Thursday, September 9, 2010

Movie Review: The Cove


First off, I have to say how glad I am that this documentary was made. It starts off a lot like "Man on Wire": with a rather illegal yet groundbreaking mission. There's James Bond night vision, people crammed into a van with cameras, and walkie-takies checking everyone's position asking how many cars are tailing them ("the Japanese mafia?"). All for one cause: to save a throng of dolphins.
The first person we meet is Rick O'Berry. Any time he enters the town of Taiji, Japan, he must be incognito, wearing a face mask like nurses wear and a wide hat. He even hunches over when he drives a car to keep his identity or else "they'd kill me if they could."He's referring to the chief of police in Taiji.
Dear Rick, once a dolphin trainer himself, has a history of getting arrested multiple times a year for attempting to free dolphins in captivity (and succeeding). His actions are rather simple: take a pair of scissors and cut a whole into the damn fence. I burst out laughing the first time I saw footage of him in a scuba suit with sheers snipping into an underwater chain link fence, purely because it was so joyful to see him in such an act of bravery, outsmarting the bad guys. It's a rush.
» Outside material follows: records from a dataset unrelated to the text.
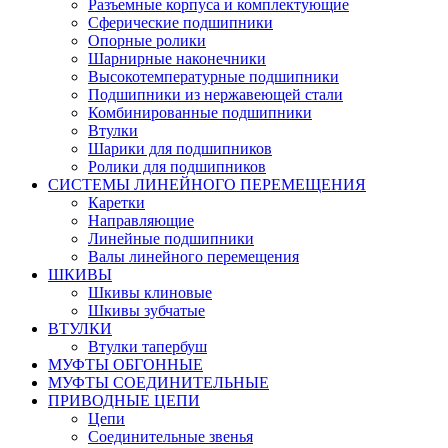
Разъемные корпуса и комплектующие
Сферические подшипники
Опорные ролики
Шарнирные наконечники
Высокотемпературные подшипники
Подшипники из нержавеющей стали
Комбинированные подшипники
Втулки
Шарики для подшипников
Ролики для подшипников
СИСТЕМЫ ЛИНЕЙНОГО ПЕРЕМЕЩЕНИЯ
Каретки
Направляющие
Линейные подшипники
Валы линейного перемещения
ШКИВЫ
Шкивы клиновые
Шкивы зубчатые
ВТУЛКИ
Втулки тапербуш
МУФТЫ ОБГОННЫЕ
МУФТЫ СОЕДИНИТЕЛЬНЫЕ
ПРИВОДНЫЕ ЦЕПИ
Цепи
Соединительные звенья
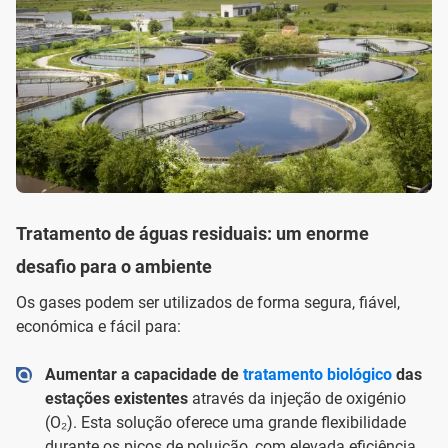
Tratamento de águas residuais: um enorme
desafio para o ambiente
Os gases podem ser utilizados de forma segura, fiável,
económica e fácil para:
Aumentar a capacidade de
tratamento biológico
das
estações existentes
através da injeção de oxigénio
(O₂). Esta solução oferece uma grande flexibilidade
durante os picos de poluição, com elevada eficiência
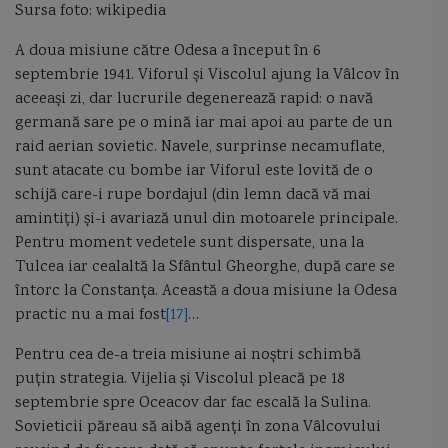
Sursa foto: wikipedia
A doua misiune către Odesa a început în 6
septembrie 1941. Viforul și Viscolul ajung la Vâlcov în
aceeași zi, dar lucrurile degenerează rapid: o navă
germană sare pe o mină iar mai apoi au parte de un
raid aerian sovietic. Navele, surprinse necamuflate,
sunt atacate cu bombe iar Viforul este lovită de o
schijă care-i rupe bordajul (din lemn dacă vă mai
amintiți) și-i avariază unul din motoarele principale.
Pentru moment vedetele sunt dispersate, una la
Tulcea iar cealaltă la Sfântul Gheorghe, după care se
întorc la Constanța. Această a doua misiune la Odesa
practic nu a mai fost
[17]
…
Pentru cea de-a treia misiune ai noștri schimbă
puțin strategia. Vijelia și Viscolul pleacă pe 18
septembrie spre Oceacov dar fac escală la Sulina.
Sovieticii păreau să aibă agenți în zona Vâlcovului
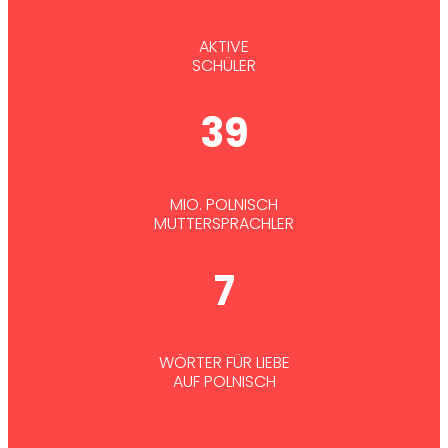
AKTIVE
SCHÜLER
39
MIO. POLNISCH
MUTTERSPRACHLER
7
WÖRTER FÜR LIEBE
AUF POLNISCH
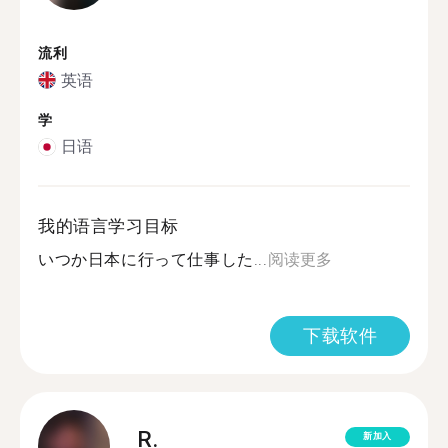
流利
英语
学
日语
我的语言学习目标
いつか日本に行って仕事した...
阅读更多
下载软件
R.
新加入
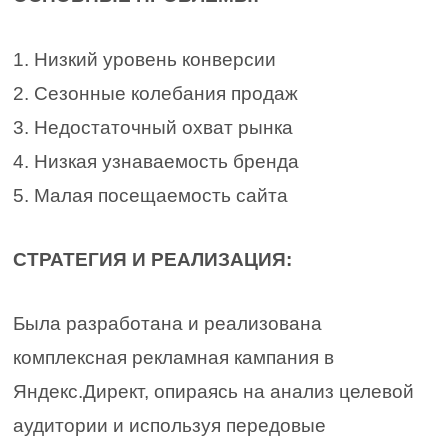
1. Низкий уровень конверсии
2. Сезонные колебания продаж
3. Недостаточный охват рынка
4. Низкая узнаваемость бренда
5. Малая посещаемость сайта
СТРАТЕГИЯ И РЕАЛИЗАЦИЯ:
Была разработана и реализована
комплексная рекламная кампания в
Яндекс.Директ, опираясь на анализ целевой
аудитории и используя передовые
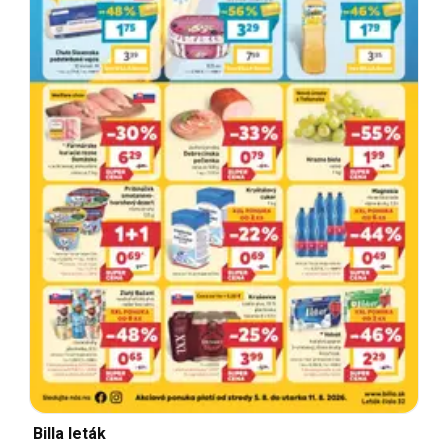
Billa leták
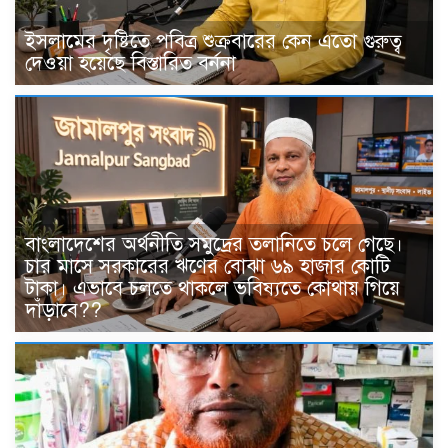
ইসলামের দৃষ্টিতে পবিত্র শুক্রবারের কেন এতো গুরুত্ব
দেওয়া হয়েছে বিস্তারিত বর্ননা
বাংলাদেশের অর্থনীতি সমুদ্রের তলানিতে চলে গেছে।
চার মাসে সরকারের ঋণের বোঝা ৬৯ হাজার কোটি
টাকা। এভাবে চলতে থাকলে ভবিষ্যতে কোথায় গিয়ে
দাঁড়াবে??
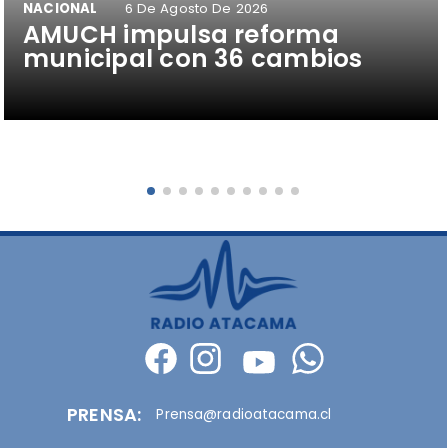
NACIONAL
6 De Agosto De 2026
AMUCH impulsa reforma
municipal con 36 cambios
PRENSA:
Prensa@radioatacama.cl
Rick tells us about why he's devoted his life to saving the dolphins--because surely someone can't just be born with this destiny. There has to be a solid reason for this madness he causes (or rather, tries to put a stop to). And it all boils down to his Hollywood days of training a dolphin named Kathy for the TV series, Flipper. Almost all dolphins in captivity are young females because they look the part. For ten years he helped build up the industry of show casing these animals, whales included. Until a pivotal event happened. "Dolphins breathe consciously," he tells us. "Every breath is a conscious effort. Kathy was severely depressed, I could feel it. Then, one day, she swam up into my arms, took a breath, and didn't take another. She committed suicide." The next morning, Rick went to a seaquariam and freed a dolphin from captivity and got arrested.
That was the minute I decided it was okay to cry. Who'd ever heard of such a thing? A British scientist goes on to explain how a dolphins are capable of doing the things they do. And he says, "The trainers communicate to the dolphins with their hands. In human form, it's Sign Language. But dolphins don't have hands, so it's one-way. This is a plain example of how incredibly intelligent these creatures are. It's extraordinary."
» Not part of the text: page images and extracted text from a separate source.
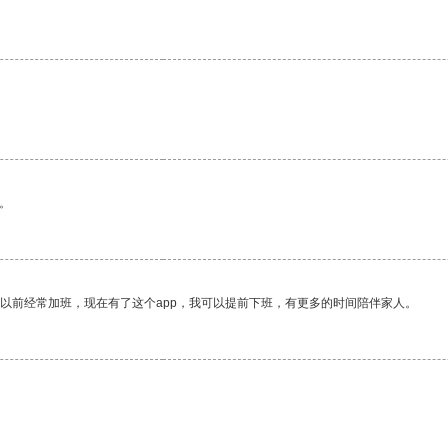
。
我以前经常加班，现在有了这个app，我可以提前下班，有更多的时间陪伴家人。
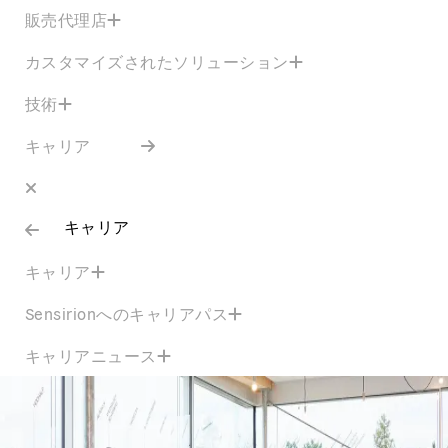
販売代理店
カスタマイズされたソリューション
技術
キャリア
キャリア
キャリア
Sensirionへのキャリアパス
キャリアニュース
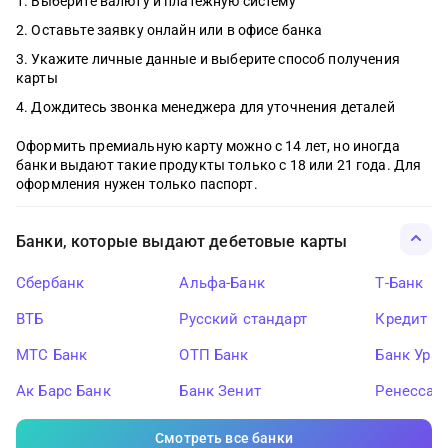
Выберите валюту и платёжную систему
Оставьте заявку онлайн или в офисе банка
Укажите личные данные и выберите способ получения
карты
Дождитесь звонка менеджера для уточнения деталей
Оформить премиальную карту можно с 14 лет, но иногда
банки выдают такие продукты только с 18 или 21 года. Для
оформления нужен только паспорт.
Банки, которые выдают дебетовые карты
Сбербанк
Альфа-Банк
Т-Банк
ВТБ
Русский стандарт
Кредит Ев
МТС Банк
ОТП Банк
Банк Ура
Ак Барс Банк
Банк Зенит
Ренессан
Смотреть все банки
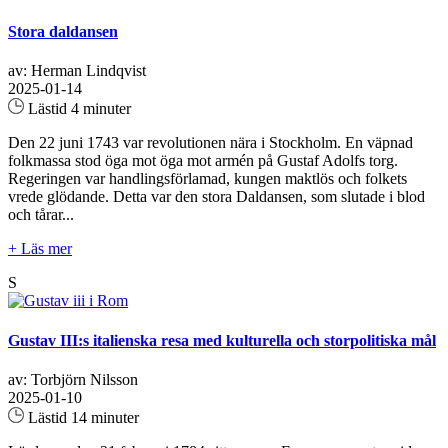
Stora daldansen
av: Herman Lindqvist
2025-01-14
Lästid 4 minuter
Den 22 juni 1743 var revolutionen nära i Stockholm. En väpnad
folkmassa stod öga mot öga mot armén på Gustaf Adolfs torg.
Regeringen var handlingsförlamad, kungen maktlös och folkets
vrede glödande. Detta var den stora Daldansen, som slutade i blod
och tårar...
+ Läs mer
S
Gustav III:s italienska resa med kulturella och storpolitiska mål
av: Torbjörn Nilsson
2025-01-10
Lästid 14 minuter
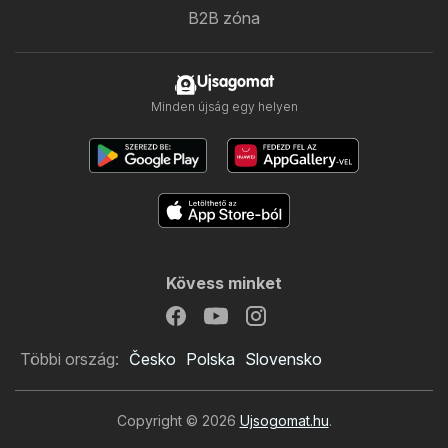
B2B zóna
Ujsagomat
Minden újság egy helyen
Kövess minket
Többi ország:
Česko
Polska
Slovensko
Copyright © 2026
Ujsogomat.hu
.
Enter Mandy and Tom. They're a married couple whose passion is freestyle scuba diving, which is essentially scuba diving on one breath of air. Mandy and Tom also have a passion for dolphins and whales because they've swum with them and understand them as animals. They were both recruited to help Rick and his team expose the cove of Taiji during the kill-fest.
Another man on board is an Australian surfer, who is the responsible for Hayden Pennetiare's display at the Taiji cove in 2007. He, Hayden, and five others swam out on surf boards into the cove, held hands, and refused to move from the killing spot--till the fishers started threatening them with the harpoons, jabbing at them, and yelling violently. This is where Hayden earns my respect because the girl, who was about 18 at the time, fought till she couldn't fight anymore, stumbling onto the shore in hysterics because she couldn't save a baby dolphin. All six surfers were arrested and banned from ever returning to Taiji.
Rick talks about the fisherman and their ignorance, and we see it first hand. They taunt the Westerners who venture to the cove to try and take pictures to expose the evil that happens--and so far, a lot of Westerners (photographers, journalists, activists) have battled with them on shore. One time, when Rick was there, one man in particular was so out of line that, "he wanted me to punch him. He was taunting me, and man, I would've socked him over the railing." I have to say, personally, that I was fairly surprised to see such behavior from the Japanese fisherman. I've been to Japan and they're not like that, not at all. Maybe it's a regional thing, but they are not ignorant or aggressive or obnoxious like these men were.
The method of killing is rather interesting yet irritating. It's too easy. I never would've known dolphins were so very sensitive to sound had I not seen this film (I only knew a little about it). Sound is the reason that droves of dolphins died when Sea World first opened. The tanks they were being kept in were so loud and terrible that it stressed them out, made them sick, and they died. It's a similar method at the cove: there's a long metal bar on the side of the boats that are whacked, creating a loud clanging, a wall of sound, and immediately the dolphins flock to the inner cove to be kept in a large net overnight and killed the next morning. It's too easy.
I must say, throughout the documentation of the crew's mission to film up-close what happens at the cove (building cameras in disguise and planting an underwater camera at night), the most satisfying moment comes at the very end. I won't give that part away. You have to check it out yourself. But I will say I was so shell-shocked I wanted to laugh and cry at the same time. Thank God I don't have roommates or I would have been pretty embarrassed by the look on my face.
The film itself is not about animal cruelty (MOM), it's about restoring the way dolphins need to be treated. So instead of dismissing the matter just because dolphins died (MOM), watch it because of how much effort is being put into trying to rectify it all.